Ein Mythos wäre, dass nur Frauen zyklische Wesen sind. Das stimmt aber nicht. Wenn man das bei Männern richtig kategorisieren würde, könnte man sehen, dass auch sie einem Zyklus unterliegen, der nur weniger offensichtlich ist. Bei Männern variiert das Testosteron, morgens ist es höher als abends, im Sommer höher als im Winter. Ich finde außerdem bei der Menstruation diese Stigmatisierung der Laune sehr auffällig.
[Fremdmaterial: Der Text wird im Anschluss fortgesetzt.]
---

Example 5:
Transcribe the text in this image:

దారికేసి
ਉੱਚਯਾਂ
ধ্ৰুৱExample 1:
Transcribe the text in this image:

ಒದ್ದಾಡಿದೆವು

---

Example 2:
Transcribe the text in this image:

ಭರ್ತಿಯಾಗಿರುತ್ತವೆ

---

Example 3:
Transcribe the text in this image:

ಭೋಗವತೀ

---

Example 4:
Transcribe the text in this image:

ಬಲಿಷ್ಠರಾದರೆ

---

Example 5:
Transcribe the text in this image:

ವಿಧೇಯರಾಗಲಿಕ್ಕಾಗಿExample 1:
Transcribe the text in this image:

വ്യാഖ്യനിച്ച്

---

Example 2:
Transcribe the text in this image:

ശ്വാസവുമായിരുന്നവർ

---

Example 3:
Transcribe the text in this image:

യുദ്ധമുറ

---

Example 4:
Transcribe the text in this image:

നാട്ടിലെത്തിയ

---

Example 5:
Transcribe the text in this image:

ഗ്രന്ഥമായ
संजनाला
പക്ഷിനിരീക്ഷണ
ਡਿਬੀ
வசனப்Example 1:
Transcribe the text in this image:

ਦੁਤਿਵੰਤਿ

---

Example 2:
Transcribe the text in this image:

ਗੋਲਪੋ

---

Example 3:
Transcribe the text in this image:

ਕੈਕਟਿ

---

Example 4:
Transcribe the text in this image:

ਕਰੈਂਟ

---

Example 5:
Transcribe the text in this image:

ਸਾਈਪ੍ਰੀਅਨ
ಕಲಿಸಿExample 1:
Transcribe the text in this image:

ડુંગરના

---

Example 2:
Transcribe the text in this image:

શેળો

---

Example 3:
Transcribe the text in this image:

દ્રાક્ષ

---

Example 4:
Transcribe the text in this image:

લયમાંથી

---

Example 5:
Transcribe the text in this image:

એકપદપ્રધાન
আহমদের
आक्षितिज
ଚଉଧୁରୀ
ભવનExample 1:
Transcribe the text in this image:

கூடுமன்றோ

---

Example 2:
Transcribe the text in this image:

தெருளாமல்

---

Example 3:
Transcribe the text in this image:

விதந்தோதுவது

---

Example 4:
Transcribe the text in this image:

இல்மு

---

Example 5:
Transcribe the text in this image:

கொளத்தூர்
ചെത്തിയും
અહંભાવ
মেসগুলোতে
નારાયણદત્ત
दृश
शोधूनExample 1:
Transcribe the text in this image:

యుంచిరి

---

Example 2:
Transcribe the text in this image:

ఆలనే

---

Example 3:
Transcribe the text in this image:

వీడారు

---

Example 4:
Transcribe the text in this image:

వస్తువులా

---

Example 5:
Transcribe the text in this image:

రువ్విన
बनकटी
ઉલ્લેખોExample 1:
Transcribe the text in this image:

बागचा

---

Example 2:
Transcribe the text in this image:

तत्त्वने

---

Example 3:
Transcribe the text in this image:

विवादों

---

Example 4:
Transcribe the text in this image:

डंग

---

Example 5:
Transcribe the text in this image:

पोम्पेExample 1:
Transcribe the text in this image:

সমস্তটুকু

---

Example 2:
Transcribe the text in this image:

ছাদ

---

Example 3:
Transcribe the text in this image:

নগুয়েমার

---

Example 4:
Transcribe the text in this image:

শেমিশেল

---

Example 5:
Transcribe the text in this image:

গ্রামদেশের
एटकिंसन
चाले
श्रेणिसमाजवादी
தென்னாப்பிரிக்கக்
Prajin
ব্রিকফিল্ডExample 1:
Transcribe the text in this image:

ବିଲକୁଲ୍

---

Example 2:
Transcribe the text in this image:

Also allgemeine Aussagen über Frauen und wenn sie schlecht gelaunt sind, dass es dann nur daran liegen kann, dass sie ihre Tage haben. Ich hoffe, dass wir das hinter uns lassen können.

Über die Person

  • Prof. Dr. Mandy Mangler ist Chefärztin von zwei Berliner Kliniken und versteht sich als feministische Gynäkologin. Bekanntheit erlangte sie durch den Podcast "Gyncast", wo sie mit den Journalistinnen Esther Kogelboom vom "Tagesspiegel" und Anna Kemper vom "ZEIT Magazin" über alle Fragen rund um den weiblichen Körper spricht. Im Oktober erschien ihr Buch "Das große Gynbuch". 2022 wurde sie für ihren Einsatz um die Gleichstellung und Diversität in der Medizin mit dem Berliner Frauenpreis ausgezeichnet, im Oktober 2024 folgte der Verdienstorden des Landes Berlin. Mangler hat fünf Kinder und lebt mit ihrem Partner in Berlin.

Redaktioneller Hinweis

  • Die Informationen in diesem Artikel ersetzen keine persönliche Beratung und Behandlung durch eine Ärztin oder einen Arzt.